Adapt the above program to change the color of its three sub-triangles at some depth of recursion. The illustration below shows two cases: on the left, the color is changed at depth 0 (the outmost level of recursion), on the right, at depth 2. If the user supplies a negative depth, the color never changes. (Hint: add a new optional parameter colorChangeDepth (which defaults to -1), and make this one smaller on each recursive subcall. Then, in the section of code before you recurse, test whether the parameter is zero, and change color.)
Write a function, recursive_min, that returns the smallest value in a nested number list. Assume there are no empty lists or sublists:
test(recursive_min([2, 9, [1, 13], 8, 6]) == 1)
test(recursive_min([2, [[100, 1], 90], [10, 13], 8, 6]) == 1)
test(recursive_min([2, [[13, -7], 90], [1, 100], 8, 6]) == -7)
test(recursive_min([[[-13, 7], 90], 2, [1, 100], 8, 6]) == -13)
Write a function count that returns the number of occurrences of target in a nested list:
test(count(2, []), 0)
test(count(2, [2, 9, [2, 1, 13, 2], 8, [2, 6]]) == 4)
test(count(7, [[9, [7, 1, 13, 2], 8], [7, 6]]) == 2)
test(count(15, [[9, [7, 1, 13, 2], 8], [2, 6]]) == 0)
test(count(5, [[5, [5, [1, 5], 5], 5], [5, 6]]) == 6)
test(count("a",
[["this",["a",["thing","a"],"a"],"is"], ["a","easy"]]) == 4)

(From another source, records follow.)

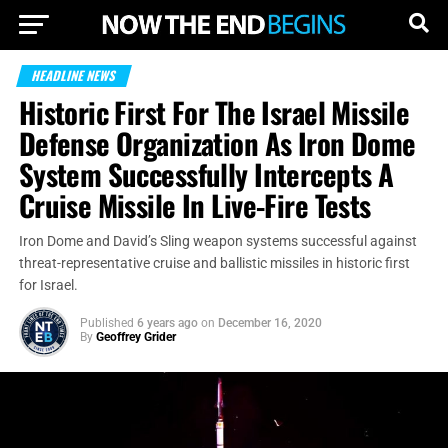
HEADLINE NEWS
Historic First For The Israel Missile
Defense Organization As Iron Dome
System Successfully Intercepts A
Cruise Missile In Live-Fire Tests
Iron Dome and David’s Sling weapon systems successful against
threat-representative cruise and ballistic missiles in historic first
for Israel.
Published
6 years ago
on
December 16, 2020
By
Geoffrey Grider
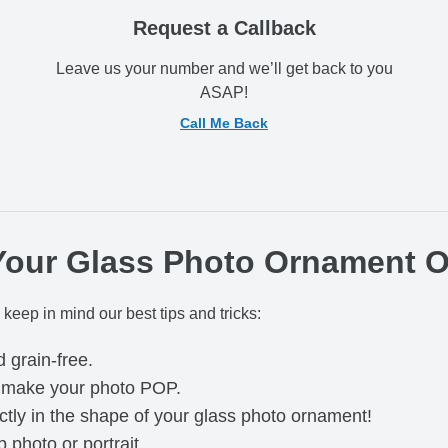
Request a Callback
Leave us your number and we’ll get back to you
ASAP!
Call Me Back
 Your Glass Photo Ornament 
 keep in mind our best tips and tricks:
d grain-free.
o make your photo POP.
ctly in the shape of your glass photo ornament!
photo or portrait.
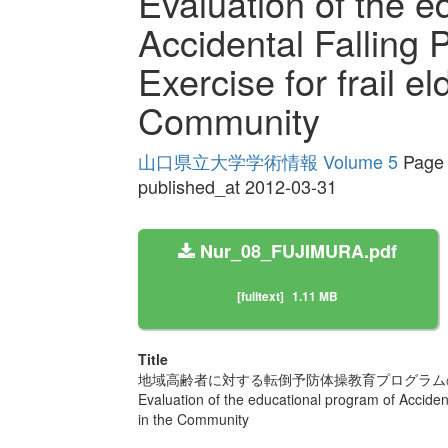
Evaluation of the e
Accidental Falling 
Exercise for frail el
Community
山口県立大学学術情報 Volume 5
Page 
published_at 2012-03-31
Nur_08_FUJIMURA.pdf
[fulltext]
1.11 MB
Title
地域高齢者に対する転倒予防体操教育プログラム
Evaluation of the educational program of Accidenta
in the Community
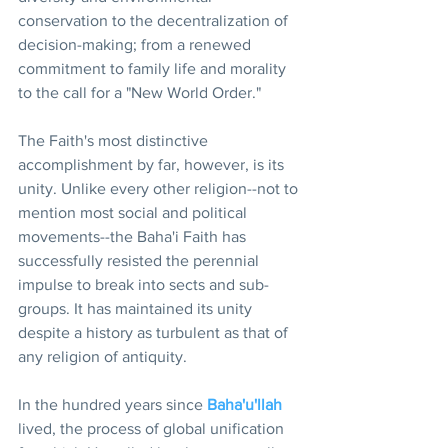
conservation to the decentralization of 
decision-making; from a renewed 
commitment to family life and morality 
to the call for a "New World Order."
The Faith's most distinctive 
accomplishment by far, however, is its 
unity. Unlike every other religion--not to 
mention most social and political 
movements--the Baha'i Faith has 
successfully resisted the perennial 
impulse to break into sects and sub-
groups. It has maintained its unity 
despite a history as turbulent as that of 
any religion of antiquity.
In the hundred years since 
Baha'u'llah
lived, the process of global unification 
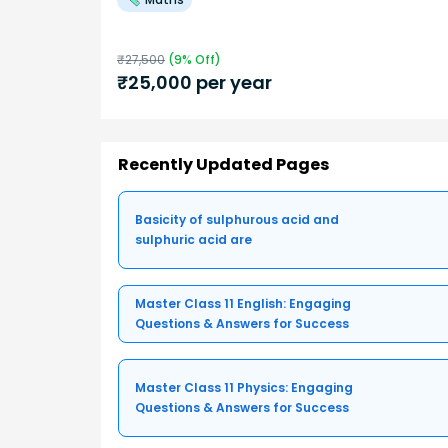
₹
27,500
(
9
% Off)
₹
25,000
per year
Recently Updated Pages
Basicity of sulphurous acid and
sulphuric acid are
Master Class 11 English: Engaging
Questions & Answers for Success
Master Class 11 Physics: Engaging
Questions & Answers for Success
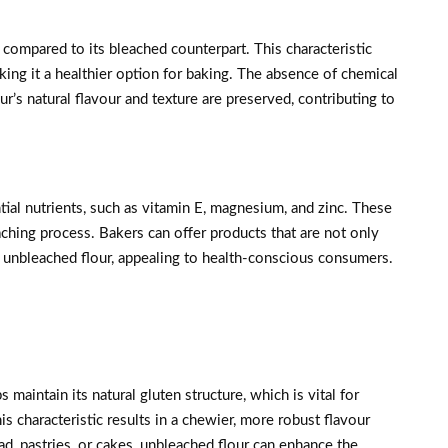
ompared to its bleached counterpart. This characteristic
aking it a healthier option for baking. The absence of chemical
ur’s natural flavour and texture are preserved, contributing to
tial nutrients, such as vitamin E, magnesium, and zinc. These
aching process. Bakers can offer products that are not only
ng unbleached flour, appealing to health-conscious consumers.
maintain its natural gluten structure, which is vital for
s characteristic results in a chewier, more robust flavour
d, pastries, or cakes, unbleached flour can enhance the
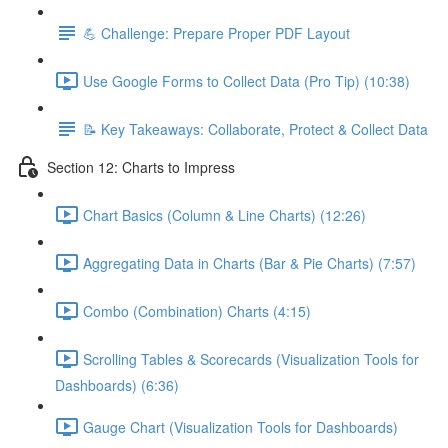
💪 Challenge: Prepare Proper PDF Layout
Use Google Forms to Collect Data (Pro Tip) (10:38)
📝 Key Takeaways: Collaborate, Protect & Collect Data
Section 12: Charts to Impress
Chart Basics (Column & Line Charts) (12:26)
Aggregating Data in Charts (Bar & Pie Charts) (7:57)
Combo (Combination) Charts (4:15)
Scrolling Tables & Scorecards (Visualization Tools for
Dashboards) (6:36)
Gauge Chart (Visualization Tools for Dashboards)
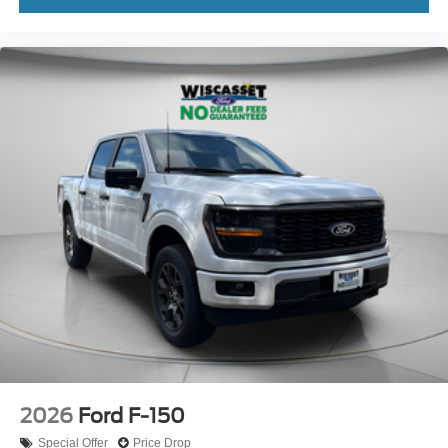
2026
Ford F-150
Special Offer
Price Drop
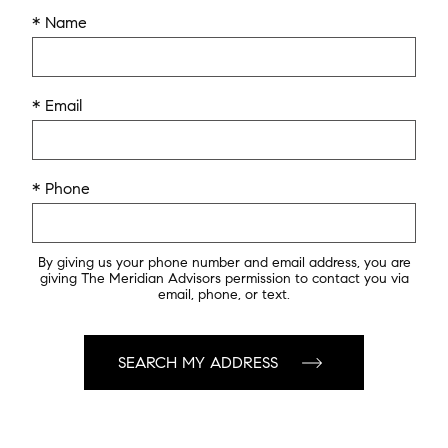
* Name
* Email
* Phone
By giving us your phone number and email address, you are
giving The Meridian Advisors permission to contact you via
email, phone, or text.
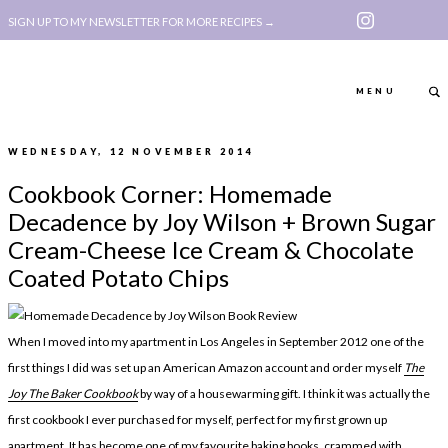
SIGN UP TO MY NEWSLETTER FOR MORE RECIPES →
MENU
WEDNESDAY, 12 NOVEMBER 2014
ABOUT
POLICY, COOKIE
Cookbook Corner: Homemade
BOOK
POLICY,
Decadence by Joy Wilson + Brown Sugar
LEGAL
AFFILATE
Cream-Cheese Ice Cream & Chocolate
Coated Potato Chips
LEGAL BITS &
DISCLOSURE &
PIECES:
IMAGE CREDITS
When I moved into my apartment in Los Angeles in September 2012 one of the
COMMENT
first things I did was set up an American Amazon account and order myself
The
ABOUT
POLICY, COOKIE
Joy The Baker Cookbook
by way of a housewarming gift. I think it was actually the
BOOK
POLICY,
first cookbook I ever purchased for myself, perfect for my first grown up
apartment. It has become one of my favourite baking books, crammed with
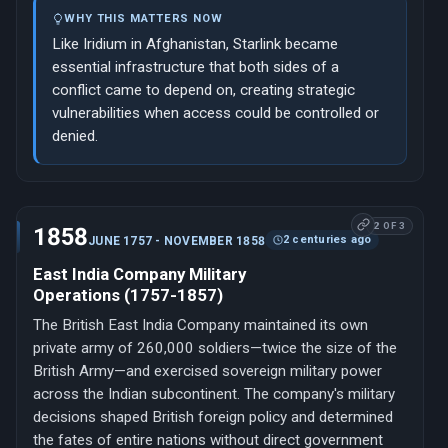
WHY THIS MATTERS NOW
Like Iridium in Afghanistan, Starlink became
essential infrastructure that both sides of a
conflict came to depend on, creating strategic
vulnerabilities when access could be controlled or
denied.
2 OF 3
1858
2 centuries ago
JUNE 1757 - NOVEMBER 1858
East India Company Military
Operations (1757-1857)
The British East India Company maintained its own
private army of 260,000 soldiers—twice the size of the
British Army—and exercised sovereign military power
across the Indian subcontinent. The company's military
decisions shaped British foreign policy and determined
the fates of entire nations without direct government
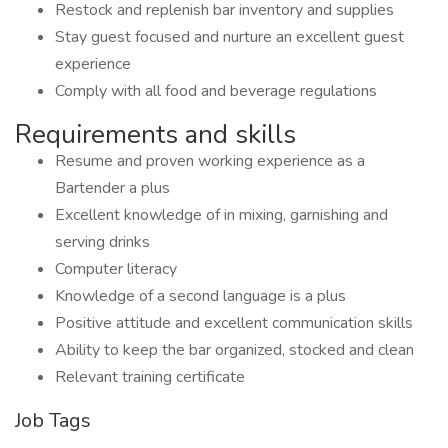
Restock and replenish bar inventory and supplies
Stay guest focused and nurture an excellent guest
experience
Comply with all food and beverage regulations
Requirements and skills
Resume and proven working experience as a
Bartender a plus
Excellent knowledge of in mixing, garnishing and
serving drinks
Computer literacy
Knowledge of a second language is a plus
Positive attitude and excellent communication skills
Ability to keep the bar organized, stocked and clean
Relevant training certificate
Job Tags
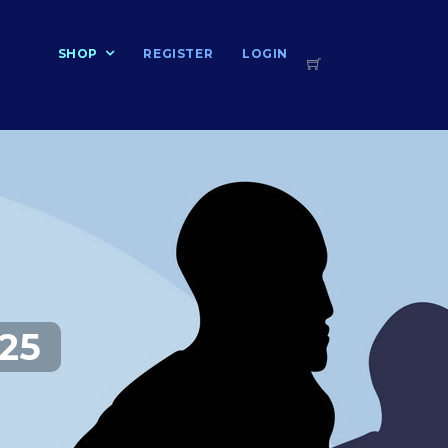
T
SHOP
REGISTER
LOGIN
25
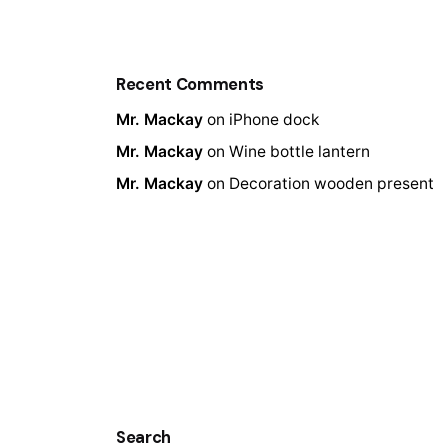
Recent Comments
Mr. Mackay
on
iPhone dock
Mr. Mackay
on
Wine bottle lantern
Mr. Mackay
on
Decoration wooden present
Search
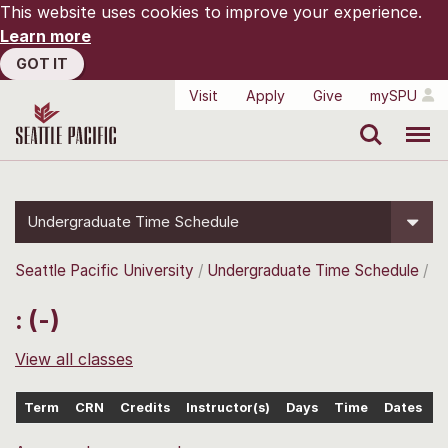
This website uses cookies to improve your experience.
Learn more
GOT IT
Visit
Apply
Give
mySPU
Search
Menu
Undergraduate Time Schedule
Seattle Pacific University
Undergraduate Time Schedule
: (-)
View all classes
Term
CRN
Credits
Instructor(s)
Days
Time
Dates
L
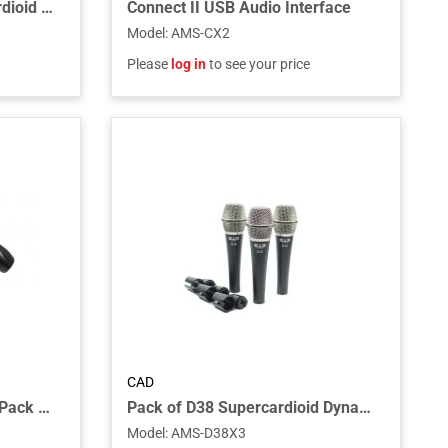
Large Diaphragm Supercardioid Condenser
Connect II USB Audio Interface
Model
:
AMS-CX2
Please
log in
to see your price
CAD
7-piece Drum Microphone Pack - three D29, two C9, one D19, one D10
Pack of D38 Supercardioid Dynamic Instrument Microphone
Model
:
AMS-D38X3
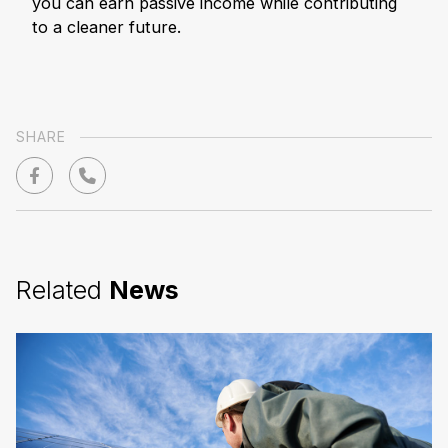
you can earn passive income while contributing
to a cleaner future.
SHARE
Related
News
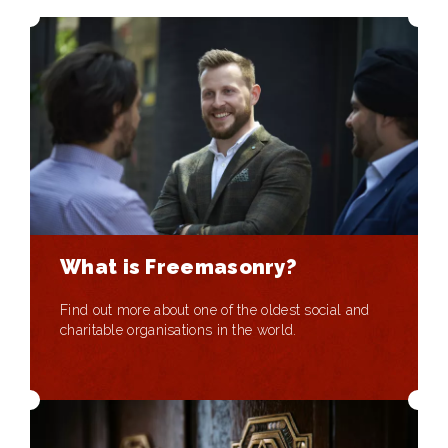
What is Freemasonry?
Find out more about one of the oldest social and
charitable organisations in the world.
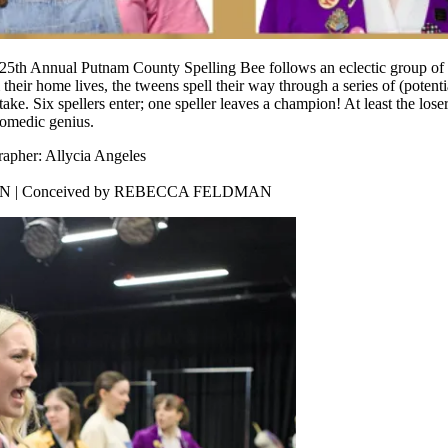
th Annual Putnam County Spelling Bee follows an eclectic group of s
m their home lives, the tweens spell their way through a series of (poten
stake. Six spellers enter; one speller leaves a champion! At least the lose
comedic genius.
rapher: Allycia Angeles
KIN | Conceived by REBECCA FELDMAN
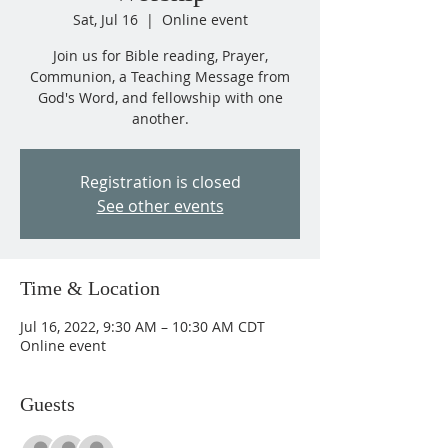
Sat, Jul 16
  |  
Online event
Join us for Bible reading, Prayer,
Communion, a Teaching Message from
God's Word, and fellowship with one
another.
Registration is closed
See other events
Time & Location
Jul 16, 2022, 9:30 AM – 10:30 AM CDT
Online event
Guests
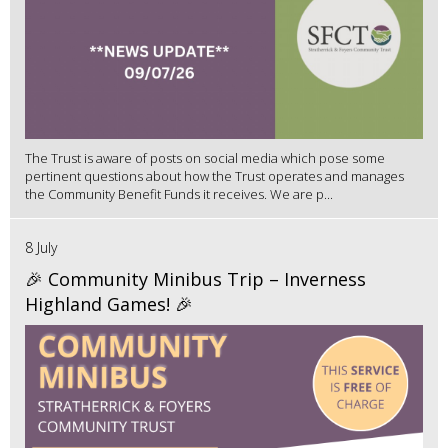
The Trust is aware of posts on social media which pose some
pertinent questions about how the Trust operates and manages
the Community Benefit Funds it receives. We are p...
8 July
🎉 Community Minibus Trip – Inverness
Highland Games! 🎉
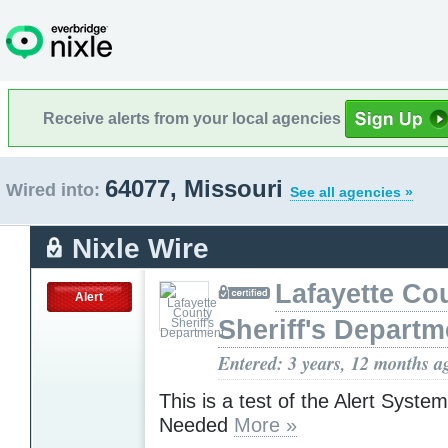
Receive alerts from your local agencies
64077, Missouri
Wired into:
See all agencies »
Nixle Wire
Lafayette Co
Alert
Sheriff's Departm
Entered: 3 years, 12 months a
This is a test of the Alert Syste
Needed
More »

Write a function flatten that returns a simple list containing all the values in a nested list:
test(flatten([2,9,[2,1,13,2],8,[2,6]]) == [2,9,2,1,13,2,8,2,6])
test(flatten([[9,[7,1,13,2],8],[7,6]]) == [9,7,1,13,2,8,7,6])
test(flatten([[9,[7,1,13,2],8],[2,6]]) == [9,7,1,13,2,8,2,6])
test(flatten([["this",["a",["thing"],"a"],"is"],["a","easy"]]) ==
["this","a","thing","a","is","a","easy"])
test(flatten([]) == [])
Rewrite the fibonacci algorithm without using recursion. Can you find bigger terms of the sequence? Can you find fib(200)?
Use help to find out what sys.getrecursionlimit() and sys.setrecursionlimit(n) do. Create several experiments similar to what was done in infinite_recursion.py to test your understanding of how these module functions work.
Write a program that walks a directory structure (as in the last section of this chapter), but instead of printing filenames, it returns a list of all the full paths of files in the directory or the subdirectories. (Don’t include directories in this list — just files.) For example, the output list might have elements like this:
["C:\Python31\Lib\site-packages\pygame\docs\ref\mask.html",
"C:\Python31\Lib\site-packages\pygame\docs\ref\midi.html",
...
"C:\Python31\Lib\site-packages\pygame\examples\aliens.py",
...
"C:\Python31\Lib\site-packages\pygame\examples\data\boom.wav",
... ]
Write a program named litter.py that creates an empty file named trash.txt in each subdirectory of a directory tree given the root of the tree as an argument (or the current directory as a default). Now write a program named cleanup.py that removes all these files.
Hint #1: Use the program from the example in the last section of this chapter as a basis for these two recursive programs. Because you’re going to destroy files on your disks, you better get this right, or you risk losing files you care about. So excellent advice is that initially you should fake the deletion of the files — just print the full path names of each file that you intend to delete. Once you’re happy that your logic is correct, and you can see that you’re not deleting the wrong things, you can replace the print statement with the real thing.
Hint #2: Look in the os module for a function that removes files.